$n$-simplex is a generalization of triangle or tetrahedron (with $n + 1$ vertices). The problem is to find its height.
I kindly ask to check my solution. I am not fluent with $n$-dimensional space yet, and can make a mistake.
$h^2 + r_0^2 = 1$, $h$ is height, $r_0$ is the radius of the circle, described around the $n-1$-simplex (which is the side of our simplex).
$r_0 = \sqrt{\frac{n(n-1)}{2n^2}}$ (I am pretty sure in it, it is easy to calculate).
So $h = \sqrt{1 - \frac{n(n-1)}{2n^2}} = \sqrt{\frac{n^2 + n}{2n^2}}$.
Still not sure I generalized it correctly, because all the time I used tetrahedron to imagine the problem.
Your question didn't state this explicitely, but I assume you're referring to a regular simplex of unit edge length. (A comment indicates as much).

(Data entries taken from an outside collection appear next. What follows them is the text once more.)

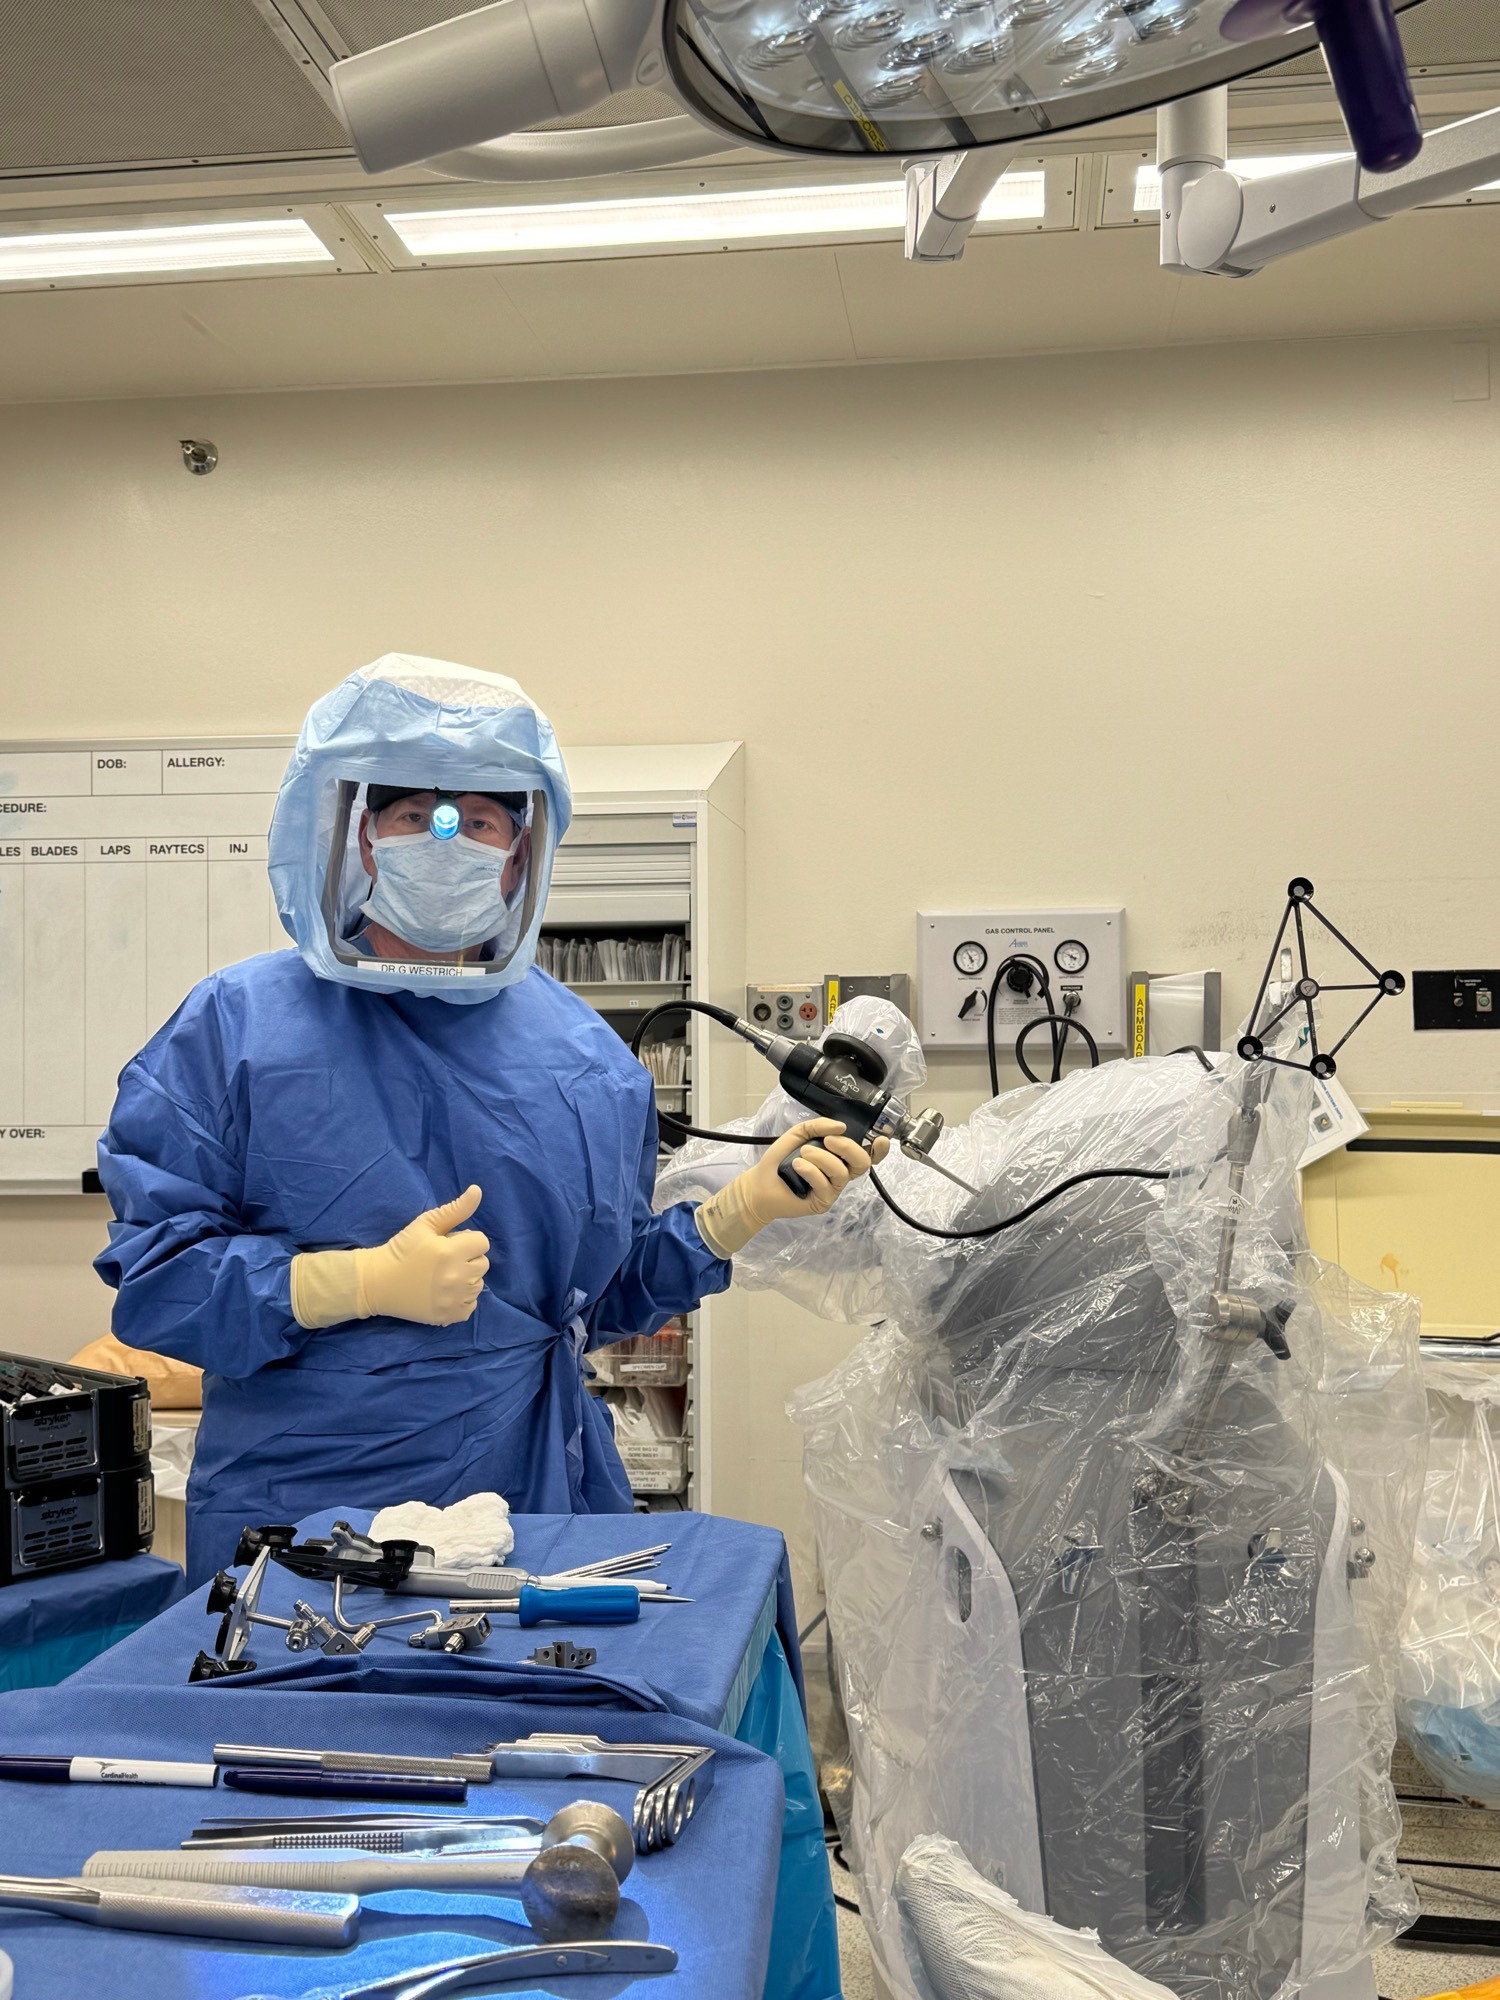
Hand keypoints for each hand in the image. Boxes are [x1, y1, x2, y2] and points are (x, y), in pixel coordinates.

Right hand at [354, 1185, 489, 1325]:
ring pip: (478, 1285)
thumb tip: (477, 1190)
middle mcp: (456, 1277)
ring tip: (443, 1276)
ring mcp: (453, 1300)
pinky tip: (444, 1293)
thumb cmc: (402, 1249)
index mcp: (451, 1252)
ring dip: (466, 1278)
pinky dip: (461, 1299)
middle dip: (467, 1258)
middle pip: (483, 1264)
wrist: (378, 1282)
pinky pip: (470, 1305)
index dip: (466, 1240)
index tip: (448, 1244)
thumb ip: (455, 1209)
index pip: (481, 1242)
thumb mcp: (425, 1224)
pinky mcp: (448, 1316)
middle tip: (445, 1260)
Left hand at [748, 1120, 888, 1223]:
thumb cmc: (781, 1159)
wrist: (760, 1183)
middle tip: (828, 1141)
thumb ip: (818, 1126)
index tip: (880, 1140)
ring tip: (801, 1155)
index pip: (867, 1154)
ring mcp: (833, 1189)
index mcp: (839, 1156)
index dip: (879, 1150)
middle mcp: (840, 1173)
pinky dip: (809, 1170)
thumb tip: (841, 1127)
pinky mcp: (822, 1202)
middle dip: (847, 1148)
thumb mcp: (799, 1134)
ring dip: (820, 1158)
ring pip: (841, 1172)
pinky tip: (796, 1166)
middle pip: (862, 1163)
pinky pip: (824, 1184)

I like coordinates, so I'd use coordinates to verify your result. Consider the standard simplex. Its corners are the unit vectors of a cartesian coordinate system of dimension $n+1$, and therefore its edge length is $\sqrt2$. It's height would be the minimal distance between $e_1=(1,0,0,\ldots,0)$ and a point on the opposite face, i.e. some $p=(0,a_2,a_3,\ldots,a_{n+1})$ with $a_2+a_3+\dots+a_{n+1}=1$. For reasons of symmetry, the point with minimal distance has to be in the center of that opposite face, i.e. $a_2=a_3=\dots=a_{n+1}=\frac{1}{n}$. So the height would be
$$\sqrt{1+n\left(\frac{1}{n}\right)^2} =\sqrt{1+\frac{1}{n}} =\sqrt{\frac{n+1}{n}}$$
If your simplex has edge length $1$ instead of $\sqrt2$, then you have to scale everything down by that factor, so your final height would be
$$h=\sqrt{\frac{n+1}{2n}}$$
which is equivalent to the $\sqrt{\frac{n^2+n}{2n^2}}$ you got.